2012-10-31 | 鉄道[北海道]

今月MAKIKYUが北海道へ足を運んだ際には、先日取り上げた733系電車には是非一度…と思っていたのですが、その他に少し前に導入されたものの、耐寒試験などに供されて暫く営業運用されていなかった735系電車も、今年に入ってから営業運転に充当される様になっています。

735系は酷寒の北の大地でアルミ製車体を採用した車両の運用実績がなく、今後の導入可否を担うために導入された試作車両で、試作車両と言う宿命もあってか、現段階では3両2編成(6両)のみの導入に留まっています。
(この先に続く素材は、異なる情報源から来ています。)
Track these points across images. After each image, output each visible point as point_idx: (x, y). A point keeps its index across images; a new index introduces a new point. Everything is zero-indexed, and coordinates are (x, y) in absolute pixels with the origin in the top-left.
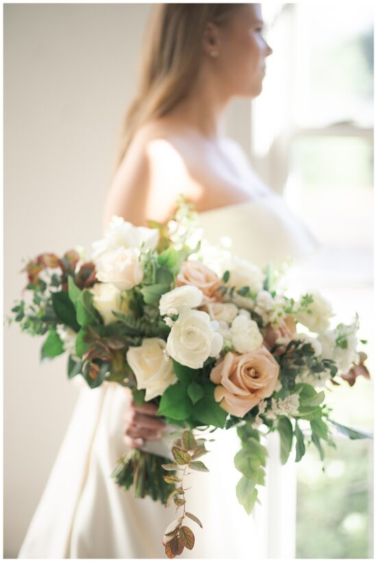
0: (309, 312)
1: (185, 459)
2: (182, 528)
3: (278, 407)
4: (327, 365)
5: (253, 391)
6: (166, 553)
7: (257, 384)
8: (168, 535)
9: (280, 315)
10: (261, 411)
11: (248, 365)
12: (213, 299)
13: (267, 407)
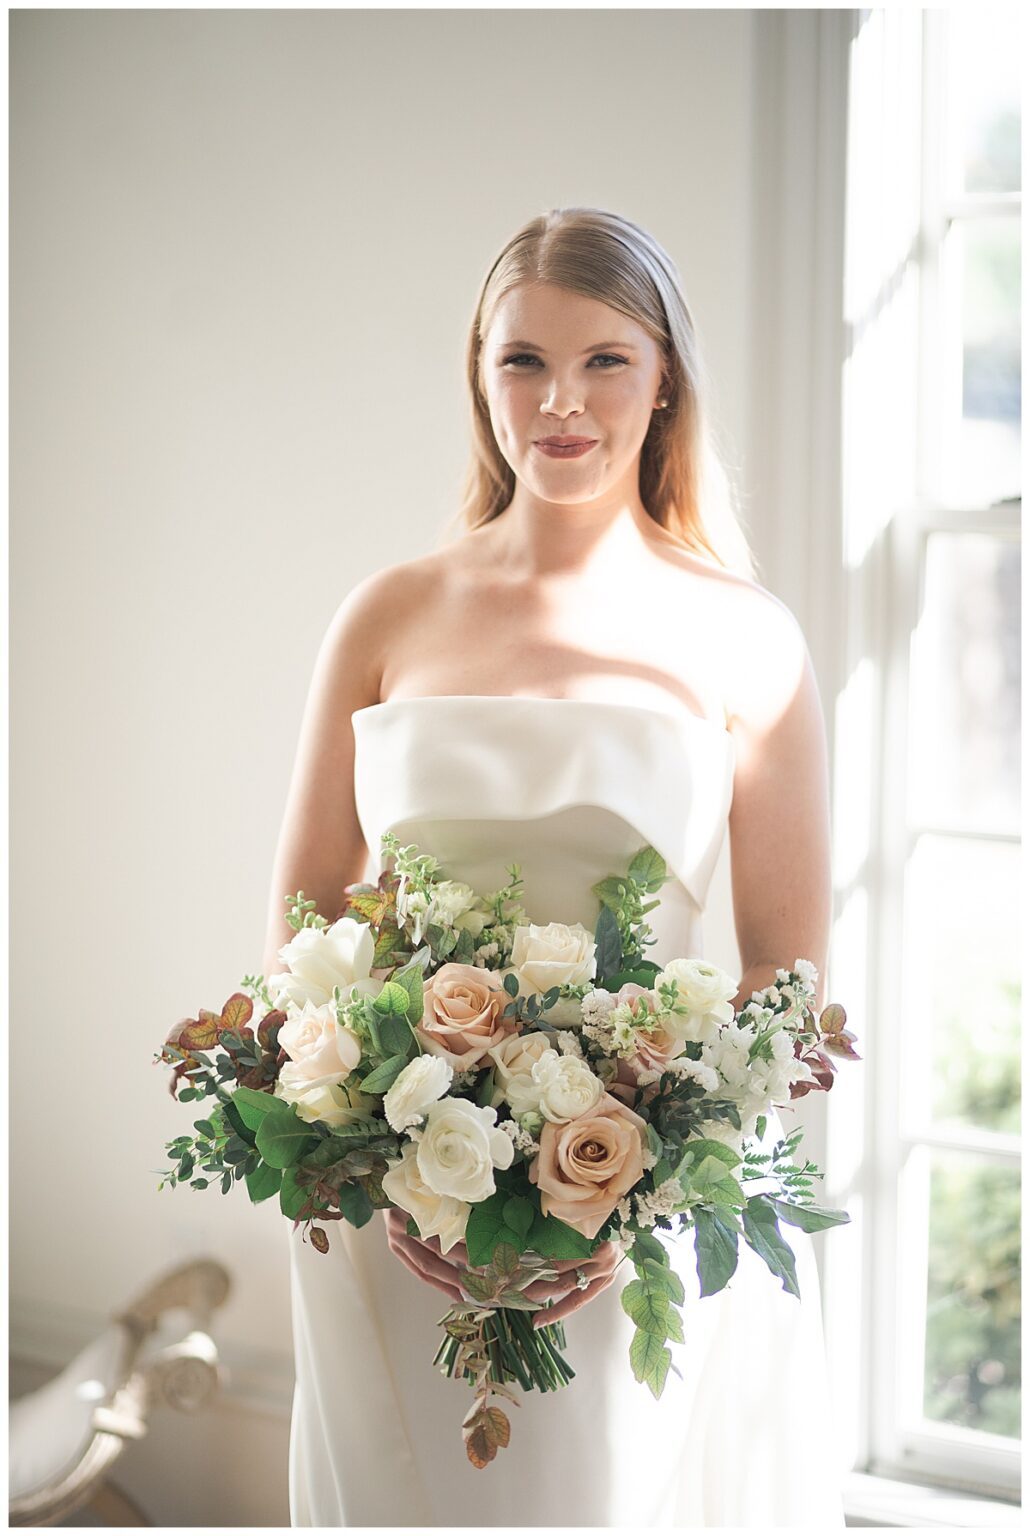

JR北海道の札幌圏における電車運用区間は、首都圏や京阪神などに比べれば遥かに小規模とはいえども、そこそこの規模を誇っており、結構な数の電車が運用されていますので、その中で偶然735系に遭遇する確率はかなり低いものです。


せめてその姿を目撃する事が出来れば上等と考えていたのですが、札幌から岩見沢へ向かう途中、途中の江別止まりの電車に乗車し、終点の江別で乗っていた電車を降りて次発の電車に乗り換えて…と思っていたら、反対ホームに735系電車の姿を目撃した際には、札幌で後発の岩見沢行きまで待たず、江別へ先回りした甲斐が…と感じたものでした。
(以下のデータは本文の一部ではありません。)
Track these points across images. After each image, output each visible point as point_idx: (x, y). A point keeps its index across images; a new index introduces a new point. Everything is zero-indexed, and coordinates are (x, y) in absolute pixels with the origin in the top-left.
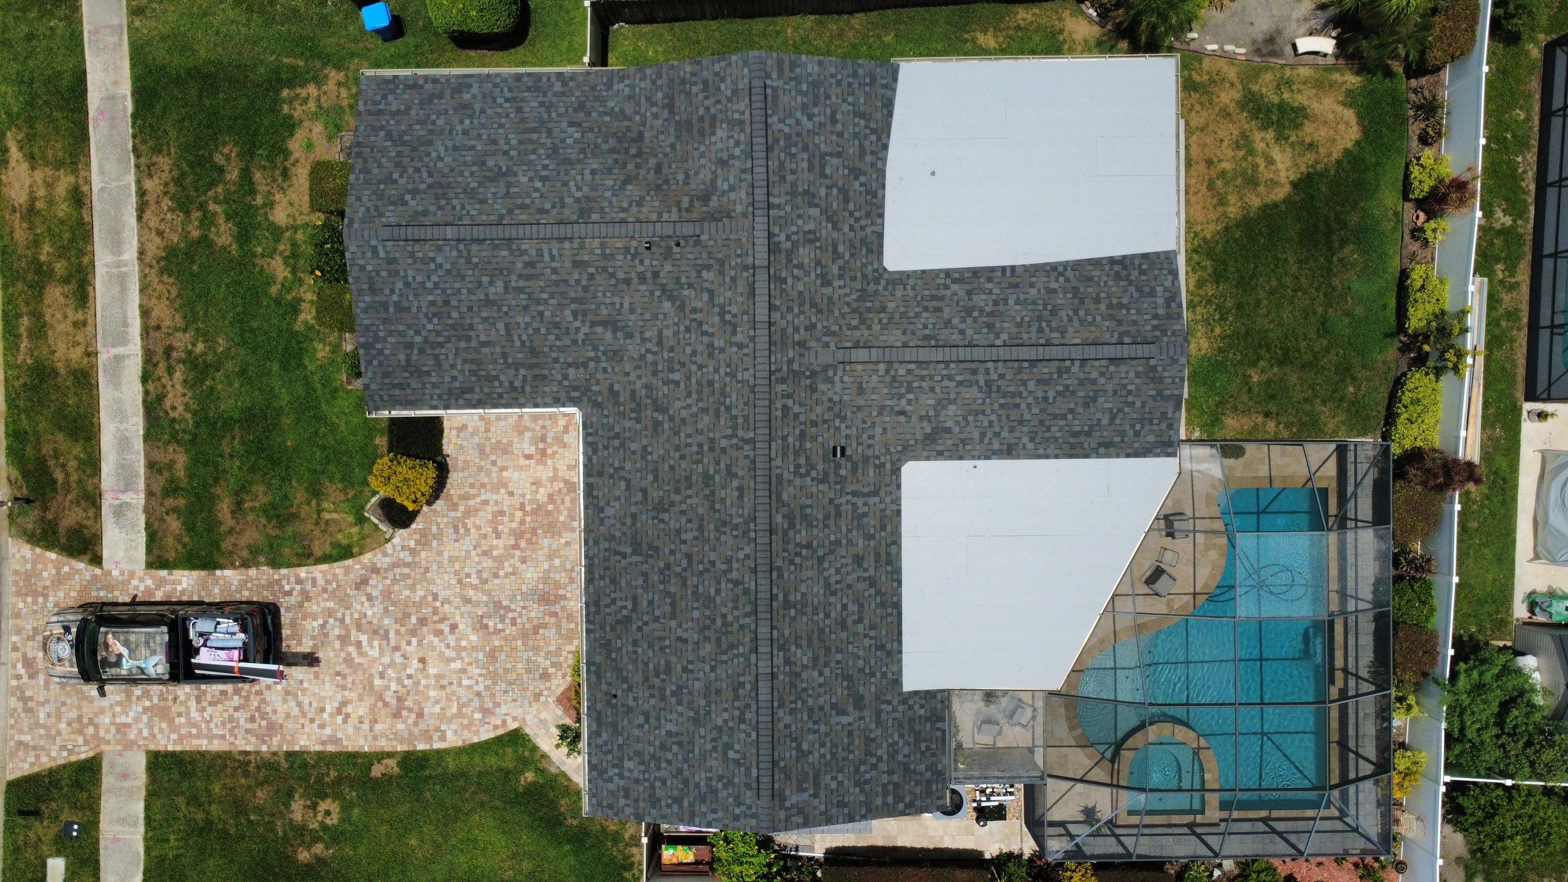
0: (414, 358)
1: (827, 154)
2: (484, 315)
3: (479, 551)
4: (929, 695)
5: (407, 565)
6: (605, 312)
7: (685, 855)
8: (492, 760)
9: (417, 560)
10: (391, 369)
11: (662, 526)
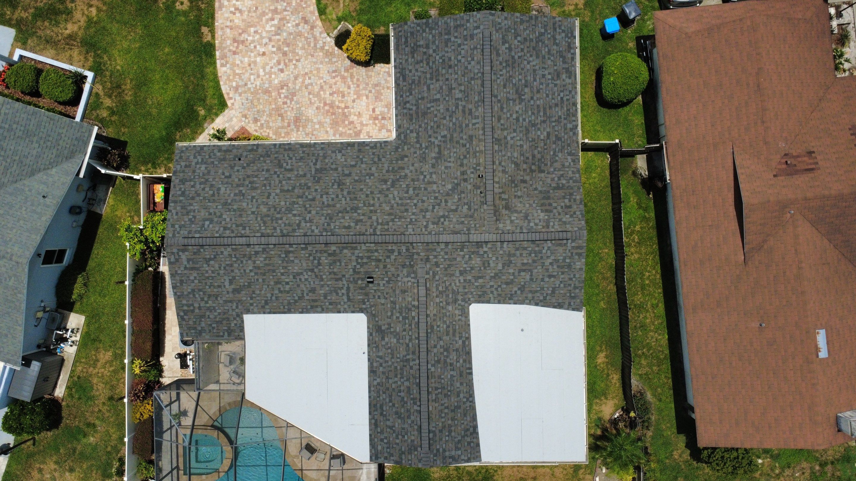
1: (532, 272)
3: (323, 84)
4: (241, 329)
5: (315, 45)
7: (159, 197)
8: (211, 92)
9: (318, 50)
10: (415, 36)
11: (331, 184)
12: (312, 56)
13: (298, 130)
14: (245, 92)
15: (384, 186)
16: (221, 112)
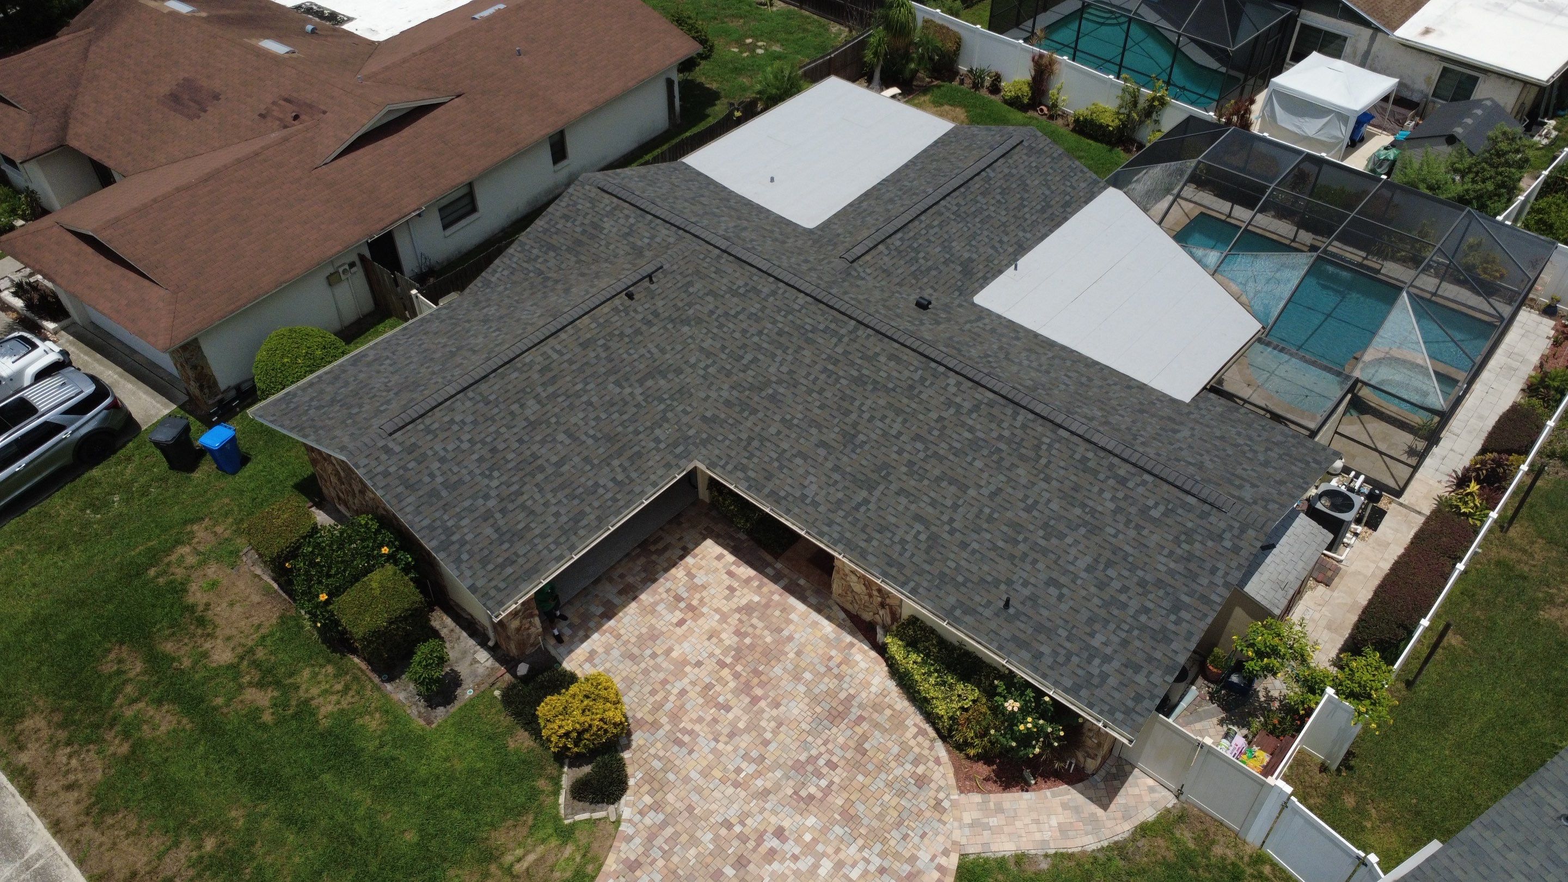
0: (501, 522)
1: (694, 197)
2: (538, 438)
3: (723, 738)
5: (664, 825)
6: (642, 367)
9: (669, 809)
10: (486, 552)
11: (867, 447)
12: (690, 809)
13: (851, 698)
14: (897, 856)
15: (781, 390)
16: (987, 860)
その数日後には、写真撮影こそ適さない夜間帯だったものの、姿を見るだけでなく実際に乗車する事もできました。

キハ201系との併結による電車・気動車協調運転に対応していない事をはじめ、車体断面やステップを廃した客ドア、LEDを採用した種別・行先表示と言った特徴などは、学園都市線電化に合わせて導入された733系と共通しますが、内装や客室設備などは731系に最小限度の設計変更を加え、メーカー(日立)の標準仕様を取り入れた感を受けたものです。
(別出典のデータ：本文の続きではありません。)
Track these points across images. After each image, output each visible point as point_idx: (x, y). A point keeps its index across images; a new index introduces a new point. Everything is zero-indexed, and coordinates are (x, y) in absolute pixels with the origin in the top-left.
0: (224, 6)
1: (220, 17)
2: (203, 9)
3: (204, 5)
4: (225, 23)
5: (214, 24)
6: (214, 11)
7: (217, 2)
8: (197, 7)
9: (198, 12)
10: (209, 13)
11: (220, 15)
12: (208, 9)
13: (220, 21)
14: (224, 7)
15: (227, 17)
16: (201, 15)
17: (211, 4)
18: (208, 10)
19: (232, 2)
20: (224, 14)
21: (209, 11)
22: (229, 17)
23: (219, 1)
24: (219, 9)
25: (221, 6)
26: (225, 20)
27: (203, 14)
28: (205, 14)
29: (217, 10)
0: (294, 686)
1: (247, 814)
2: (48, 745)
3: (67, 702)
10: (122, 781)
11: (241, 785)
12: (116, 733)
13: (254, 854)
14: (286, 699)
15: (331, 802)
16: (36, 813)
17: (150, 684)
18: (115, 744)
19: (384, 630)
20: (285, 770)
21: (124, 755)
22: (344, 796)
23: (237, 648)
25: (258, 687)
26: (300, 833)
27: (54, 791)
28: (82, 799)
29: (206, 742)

そのため座席は片持ち式ではなく座り心地も731系レベル、モケットも酷寒の北の大地にしては…という雰囲気があり、座り心地の芳しくない折り畳み座席が廃された事と、車体断面の変更で圧迫感がなくなった事は評価に値しますが、733系に比べると見劣りが否めないと感じたものです。


またステップ撤廃による段差解消を謳っていながらも、先頭車は721・731系などと併結運転を行う事を考慮し、貫通路部分の高さをこれらの車両に合わせているのですが、733系では客室~乗務員室間と乗務員室内前方の貫通路先端の2箇所でゆるやかな傾斜を構成しており、他編成と併結した6両編成運用時における貫通路通り抜けの際に、段差が生じない様に配慮されています。


これに対し735系では、注意喚起を促しているとはいえども、JR東日本の交流区間専用で運用される低床一般型電車・E721系の如く、客室~乗務員室間に1段の段差が生じており、この点も733系に比べると見劣りが否めません。

MAKIKYUの知人の中には、735系を大賞賛しており、他形式と併結した6両編成が来た時は、735系を選んで乗車したいと言っている者も居ますが、レアモノ車両と言う意味での価値はあるものの、個人的には乗って嬉しいと感じる車両とは言い難い気がします。

外観も側面は銀色1色、特にロゴなども配されず殺風景な印象が否めず、如何にも試作車的な雰囲気が漂っており、導入発表時は耐寒試験の試作車なら…とも感じたものでしたが、こんな姿で営業運転に供したのはビックリで、敢えて異端車である事をPRしている様にも感じてしまいます。

他形式の様に側面帯を配するか、さもなければJR北海道の特急車でよく見られるドア部分に立ラインでも…と感じてしまいますが、このままの姿で走り続けるのかも気になる所です。

酷寒地におけるアルミ車体の採用は、735系における耐寒試験の結果上は問題ない様ですが、仕様的には731系から733系に移行する間の過渡期に位置する車両という事もあり、733系が多数活躍する今日において、733系よりスペックダウンが否めない現仕様で、今後735系が増備される可能性は極めて低いと思われます。

今後JR北海道において、一般型電車でアルミ製車体を本格採用するか否かは分かりませんが、どちらにしても現在活躍する735系2編成は、異端車になる事はほぼ確実な情勢と思われます。

このまま733系などに紛れて活躍を続けるのか、それとも1両だけの異端車として導入されて暫くは営業運転に供されたものの、後に試験車両に改造されたキハ160系の様な運命を辿ってしまうのかも気になる所ですが、今後の活躍ぶりに注目していきたいものです。